Usefully small and nimble for town driving, but otherwise too jittery and noisy
Simple and pretty comfortable
All the bases are covered
No worries in this department
Quite a roomy interior for a car this size
All but the cheapest models are loaded with handy features and kit
The Yaris's small dimensions, tight turning circle and light, responsive steering make it easy to manoeuvre in town. However, on scruffier road surfaces it feels jittery (especially in the sporty SR version), and because the steering doesn't get much heavier at speed, the car can feel a bit twitchy on the motorway. The perkiest engines are the 1.5-litre petrol hybrid and the 1.4-litre diesel; but these are more expensive, too. The 1.33-litre petrol is the sensible choice; the 1.0-litre petrol is just too slow. Unfortunately, all of the engines are noisy, which is a pity because otherwise the cabin is fairly quiet.

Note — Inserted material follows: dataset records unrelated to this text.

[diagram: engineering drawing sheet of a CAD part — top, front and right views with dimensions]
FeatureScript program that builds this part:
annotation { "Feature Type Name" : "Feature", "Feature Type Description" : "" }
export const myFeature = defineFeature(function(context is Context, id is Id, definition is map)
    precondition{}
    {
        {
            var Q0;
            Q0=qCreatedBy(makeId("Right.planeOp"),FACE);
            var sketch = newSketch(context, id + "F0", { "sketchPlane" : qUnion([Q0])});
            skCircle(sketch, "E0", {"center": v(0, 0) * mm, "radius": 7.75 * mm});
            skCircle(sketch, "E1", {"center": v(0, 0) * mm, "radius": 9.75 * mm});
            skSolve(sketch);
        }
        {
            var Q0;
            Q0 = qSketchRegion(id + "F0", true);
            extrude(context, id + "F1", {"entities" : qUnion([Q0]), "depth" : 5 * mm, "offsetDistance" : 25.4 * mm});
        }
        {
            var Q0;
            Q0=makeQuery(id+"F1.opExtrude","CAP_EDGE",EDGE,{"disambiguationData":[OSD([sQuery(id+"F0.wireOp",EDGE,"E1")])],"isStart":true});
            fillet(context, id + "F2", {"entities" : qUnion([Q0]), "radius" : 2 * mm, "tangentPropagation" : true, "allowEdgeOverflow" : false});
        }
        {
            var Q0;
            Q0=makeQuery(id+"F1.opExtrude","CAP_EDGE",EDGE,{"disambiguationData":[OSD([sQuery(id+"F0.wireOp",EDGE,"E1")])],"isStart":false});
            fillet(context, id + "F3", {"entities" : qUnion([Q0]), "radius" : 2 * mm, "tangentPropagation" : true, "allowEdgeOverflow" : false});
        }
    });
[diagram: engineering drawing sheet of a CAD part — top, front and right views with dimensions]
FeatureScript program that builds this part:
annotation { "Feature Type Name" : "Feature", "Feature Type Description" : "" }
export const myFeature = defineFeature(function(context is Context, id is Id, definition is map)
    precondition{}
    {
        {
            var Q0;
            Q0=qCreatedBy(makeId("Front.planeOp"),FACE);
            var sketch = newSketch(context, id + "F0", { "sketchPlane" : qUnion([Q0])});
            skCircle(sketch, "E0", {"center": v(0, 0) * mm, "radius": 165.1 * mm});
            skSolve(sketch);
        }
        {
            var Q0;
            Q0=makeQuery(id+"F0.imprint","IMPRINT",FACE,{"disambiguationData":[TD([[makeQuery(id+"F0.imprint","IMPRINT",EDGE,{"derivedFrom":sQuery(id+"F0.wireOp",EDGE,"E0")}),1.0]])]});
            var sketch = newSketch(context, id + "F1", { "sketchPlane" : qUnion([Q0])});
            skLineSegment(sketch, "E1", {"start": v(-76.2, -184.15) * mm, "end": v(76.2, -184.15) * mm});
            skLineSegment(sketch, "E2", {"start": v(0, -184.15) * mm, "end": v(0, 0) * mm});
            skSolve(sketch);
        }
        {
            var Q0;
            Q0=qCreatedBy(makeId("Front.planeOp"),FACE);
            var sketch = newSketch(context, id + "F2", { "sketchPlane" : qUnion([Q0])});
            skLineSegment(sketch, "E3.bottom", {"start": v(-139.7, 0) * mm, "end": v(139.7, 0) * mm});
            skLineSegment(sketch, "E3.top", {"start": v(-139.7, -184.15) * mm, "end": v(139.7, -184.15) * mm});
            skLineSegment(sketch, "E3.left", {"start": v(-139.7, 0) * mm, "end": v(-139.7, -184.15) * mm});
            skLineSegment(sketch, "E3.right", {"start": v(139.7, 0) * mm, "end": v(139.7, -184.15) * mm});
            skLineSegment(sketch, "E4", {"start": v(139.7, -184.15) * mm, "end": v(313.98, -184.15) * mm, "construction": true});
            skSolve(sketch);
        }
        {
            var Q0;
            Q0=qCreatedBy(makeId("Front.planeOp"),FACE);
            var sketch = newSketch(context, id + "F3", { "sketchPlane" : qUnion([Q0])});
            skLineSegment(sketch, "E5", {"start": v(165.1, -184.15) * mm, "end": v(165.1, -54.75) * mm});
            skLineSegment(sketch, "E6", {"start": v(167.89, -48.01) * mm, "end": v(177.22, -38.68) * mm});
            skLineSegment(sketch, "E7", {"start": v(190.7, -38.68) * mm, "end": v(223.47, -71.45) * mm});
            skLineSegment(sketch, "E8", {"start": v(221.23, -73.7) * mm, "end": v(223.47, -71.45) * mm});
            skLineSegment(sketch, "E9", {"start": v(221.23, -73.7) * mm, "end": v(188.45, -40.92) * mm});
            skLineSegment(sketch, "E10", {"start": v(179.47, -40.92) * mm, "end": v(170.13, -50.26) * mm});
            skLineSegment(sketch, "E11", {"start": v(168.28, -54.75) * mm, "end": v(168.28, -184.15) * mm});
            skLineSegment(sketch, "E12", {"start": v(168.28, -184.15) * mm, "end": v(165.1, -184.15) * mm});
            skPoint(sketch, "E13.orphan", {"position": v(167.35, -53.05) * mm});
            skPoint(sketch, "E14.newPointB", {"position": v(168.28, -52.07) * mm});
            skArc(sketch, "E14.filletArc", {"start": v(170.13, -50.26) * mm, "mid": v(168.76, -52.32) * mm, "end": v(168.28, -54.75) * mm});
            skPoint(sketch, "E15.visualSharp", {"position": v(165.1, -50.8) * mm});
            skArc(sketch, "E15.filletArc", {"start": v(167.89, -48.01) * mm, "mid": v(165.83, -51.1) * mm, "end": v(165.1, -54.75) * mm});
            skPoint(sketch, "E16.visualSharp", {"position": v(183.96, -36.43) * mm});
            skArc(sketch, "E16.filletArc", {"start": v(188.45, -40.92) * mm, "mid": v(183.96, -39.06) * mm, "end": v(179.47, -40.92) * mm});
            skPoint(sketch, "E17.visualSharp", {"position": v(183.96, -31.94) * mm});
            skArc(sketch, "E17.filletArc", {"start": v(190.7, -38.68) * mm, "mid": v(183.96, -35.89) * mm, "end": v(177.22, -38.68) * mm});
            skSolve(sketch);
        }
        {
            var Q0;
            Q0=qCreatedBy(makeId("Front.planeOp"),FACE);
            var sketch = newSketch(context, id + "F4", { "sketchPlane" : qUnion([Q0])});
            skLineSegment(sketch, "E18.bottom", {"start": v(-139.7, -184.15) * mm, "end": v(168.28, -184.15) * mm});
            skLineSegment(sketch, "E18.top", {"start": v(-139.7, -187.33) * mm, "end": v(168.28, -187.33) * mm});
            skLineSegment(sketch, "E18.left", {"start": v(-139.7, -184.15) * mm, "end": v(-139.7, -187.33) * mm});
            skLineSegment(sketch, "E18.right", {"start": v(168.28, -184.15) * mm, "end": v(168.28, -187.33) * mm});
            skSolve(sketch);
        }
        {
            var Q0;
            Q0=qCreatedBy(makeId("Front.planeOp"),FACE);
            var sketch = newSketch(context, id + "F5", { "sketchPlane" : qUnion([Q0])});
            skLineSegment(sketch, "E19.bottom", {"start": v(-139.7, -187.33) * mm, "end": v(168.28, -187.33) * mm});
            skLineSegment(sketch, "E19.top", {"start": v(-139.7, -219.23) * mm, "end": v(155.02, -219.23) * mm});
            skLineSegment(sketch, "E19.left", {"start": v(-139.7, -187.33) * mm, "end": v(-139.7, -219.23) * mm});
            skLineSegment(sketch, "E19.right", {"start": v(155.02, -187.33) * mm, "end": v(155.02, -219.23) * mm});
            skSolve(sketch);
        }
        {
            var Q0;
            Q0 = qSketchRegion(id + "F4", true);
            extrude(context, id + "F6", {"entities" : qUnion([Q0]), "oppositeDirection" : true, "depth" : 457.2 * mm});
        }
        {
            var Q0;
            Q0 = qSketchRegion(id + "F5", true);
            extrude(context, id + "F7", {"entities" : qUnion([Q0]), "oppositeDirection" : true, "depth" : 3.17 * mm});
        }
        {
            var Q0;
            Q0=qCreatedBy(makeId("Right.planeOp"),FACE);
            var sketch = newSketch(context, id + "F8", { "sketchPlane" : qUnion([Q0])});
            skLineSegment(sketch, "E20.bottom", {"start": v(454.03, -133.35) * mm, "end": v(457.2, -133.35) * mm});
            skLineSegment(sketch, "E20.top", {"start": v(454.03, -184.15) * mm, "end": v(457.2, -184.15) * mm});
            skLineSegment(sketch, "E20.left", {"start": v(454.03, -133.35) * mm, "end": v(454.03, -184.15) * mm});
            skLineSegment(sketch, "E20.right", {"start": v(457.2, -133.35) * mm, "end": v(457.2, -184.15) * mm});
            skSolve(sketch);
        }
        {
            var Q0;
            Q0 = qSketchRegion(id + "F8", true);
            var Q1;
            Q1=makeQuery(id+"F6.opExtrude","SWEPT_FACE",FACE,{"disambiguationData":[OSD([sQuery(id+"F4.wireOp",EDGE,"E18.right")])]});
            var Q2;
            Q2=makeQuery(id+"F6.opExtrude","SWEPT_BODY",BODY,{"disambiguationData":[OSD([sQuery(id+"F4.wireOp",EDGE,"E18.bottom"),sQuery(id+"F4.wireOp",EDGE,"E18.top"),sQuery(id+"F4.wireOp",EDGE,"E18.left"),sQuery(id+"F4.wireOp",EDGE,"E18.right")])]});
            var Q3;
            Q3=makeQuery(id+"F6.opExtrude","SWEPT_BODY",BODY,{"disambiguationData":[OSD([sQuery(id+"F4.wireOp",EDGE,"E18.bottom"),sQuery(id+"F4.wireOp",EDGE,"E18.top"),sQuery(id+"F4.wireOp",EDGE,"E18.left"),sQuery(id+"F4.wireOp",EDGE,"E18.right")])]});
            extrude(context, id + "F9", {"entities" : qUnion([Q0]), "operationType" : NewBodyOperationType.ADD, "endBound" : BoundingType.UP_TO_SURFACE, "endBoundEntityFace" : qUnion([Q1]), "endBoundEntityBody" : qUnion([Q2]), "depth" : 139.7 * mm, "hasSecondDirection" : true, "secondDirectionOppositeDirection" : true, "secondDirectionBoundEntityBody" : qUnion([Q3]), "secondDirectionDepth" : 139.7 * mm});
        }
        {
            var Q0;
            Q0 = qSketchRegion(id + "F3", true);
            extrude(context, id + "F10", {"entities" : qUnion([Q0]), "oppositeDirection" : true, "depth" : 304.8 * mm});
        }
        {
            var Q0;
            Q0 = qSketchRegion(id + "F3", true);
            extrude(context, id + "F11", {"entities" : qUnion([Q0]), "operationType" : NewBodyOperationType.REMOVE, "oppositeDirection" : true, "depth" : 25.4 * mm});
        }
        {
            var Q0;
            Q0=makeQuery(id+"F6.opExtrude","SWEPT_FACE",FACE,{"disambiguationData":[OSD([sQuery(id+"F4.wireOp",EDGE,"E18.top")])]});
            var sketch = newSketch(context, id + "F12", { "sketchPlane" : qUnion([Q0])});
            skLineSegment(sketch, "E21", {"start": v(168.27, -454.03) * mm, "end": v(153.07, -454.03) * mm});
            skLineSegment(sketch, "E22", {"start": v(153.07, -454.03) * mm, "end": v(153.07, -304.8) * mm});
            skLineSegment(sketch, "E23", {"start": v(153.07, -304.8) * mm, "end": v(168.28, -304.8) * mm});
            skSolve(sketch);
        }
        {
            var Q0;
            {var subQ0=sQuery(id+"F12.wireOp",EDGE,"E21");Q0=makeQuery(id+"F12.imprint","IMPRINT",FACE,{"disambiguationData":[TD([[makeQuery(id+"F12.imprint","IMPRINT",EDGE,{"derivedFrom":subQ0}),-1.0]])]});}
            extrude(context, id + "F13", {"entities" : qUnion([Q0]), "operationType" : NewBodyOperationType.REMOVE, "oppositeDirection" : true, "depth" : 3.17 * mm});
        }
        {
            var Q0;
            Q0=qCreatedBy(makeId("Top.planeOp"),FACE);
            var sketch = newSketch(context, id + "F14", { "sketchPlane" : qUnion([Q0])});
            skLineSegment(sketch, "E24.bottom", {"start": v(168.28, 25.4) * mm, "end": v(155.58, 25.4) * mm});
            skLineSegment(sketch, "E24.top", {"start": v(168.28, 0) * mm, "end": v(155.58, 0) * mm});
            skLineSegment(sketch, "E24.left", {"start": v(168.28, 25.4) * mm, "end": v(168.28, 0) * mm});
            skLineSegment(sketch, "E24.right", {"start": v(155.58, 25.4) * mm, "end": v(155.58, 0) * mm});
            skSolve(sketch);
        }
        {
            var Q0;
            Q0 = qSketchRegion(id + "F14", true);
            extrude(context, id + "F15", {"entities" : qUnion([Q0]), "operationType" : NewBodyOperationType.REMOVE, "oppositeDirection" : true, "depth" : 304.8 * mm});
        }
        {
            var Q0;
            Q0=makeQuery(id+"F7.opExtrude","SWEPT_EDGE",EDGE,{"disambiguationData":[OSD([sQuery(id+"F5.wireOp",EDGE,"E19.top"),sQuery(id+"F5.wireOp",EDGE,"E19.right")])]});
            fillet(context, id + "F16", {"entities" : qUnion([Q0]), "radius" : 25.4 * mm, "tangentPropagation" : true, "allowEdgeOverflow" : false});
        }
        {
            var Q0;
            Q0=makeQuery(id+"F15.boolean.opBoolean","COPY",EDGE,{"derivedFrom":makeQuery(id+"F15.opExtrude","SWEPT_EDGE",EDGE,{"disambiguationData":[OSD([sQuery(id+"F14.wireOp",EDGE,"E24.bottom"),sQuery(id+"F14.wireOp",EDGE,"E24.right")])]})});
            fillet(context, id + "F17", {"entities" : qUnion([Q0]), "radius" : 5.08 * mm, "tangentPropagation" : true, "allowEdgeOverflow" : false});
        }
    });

The cabin is woefully drab: most of it is made from hard, scratchy plastics, and compared with most rivals, it's desperately unappealing. The easy-to-use touch-screen infotainment system (available on most trims) reduces the number of buttons on the dash but its menus are complicated and the screen can be hard to see in bright sunlight. On the plus side, the Yaris offers plenty of passenger space, including lots of rear legroom - although headroom in the back is a bit tight. The boot is par for the course for cars of this size, and the Hybrid version is a bit smaller as some of its petrol-electric mechanics are located back here. At least all versions get a split-folding rear seat to help you carry larger items. Entry-level T2 models are low on kit but TR cars and above get the touch-screen infotainment system which incorporates Bluetooth, a reversing camera and, for a small fee, sat-nav. TR trim also provides alloys and air-con, while SR brings sports suspension and part-leather trim. T-Spirit models include climate control, keyless entry, and automatic lights and wipers. Edition and Trend trims add sportier styling to T2 and SR cars respectively. Meanwhile, the Hybrid Yaris has three trim-levels of its own. All models have Isofix on the outer rear seats.
Toyota's reliability record is the envy of the motor industry, and the Yaris comes with a generous five-year/100,000-mile warranty so you'll have few worries here. Safety provision is reassuring, too, with seven airbags - including curtain 'bags covering for the rear windows - plus stability control, and sophisticated brakes that help you avoid having a crash in the first place. The Yaris scored the maximum five stars in crash tests by Euro NCAP, including 89% for adult safety and 81% for children.
The Yaris is a car you'll buy with your head rather than your heart. It's not very good to drive and the interior looks drab; however, it's quite roomy, has top reliability credentials and most models are pretty good value for money given all the kit they come with. It's affordable to run, too, but bear in mind that the Hybrid versions probably won't get anywhere near their claimed fuel economy of at least 76mpg in real life; the diesel is more likely to get near its average of 72.4mpg.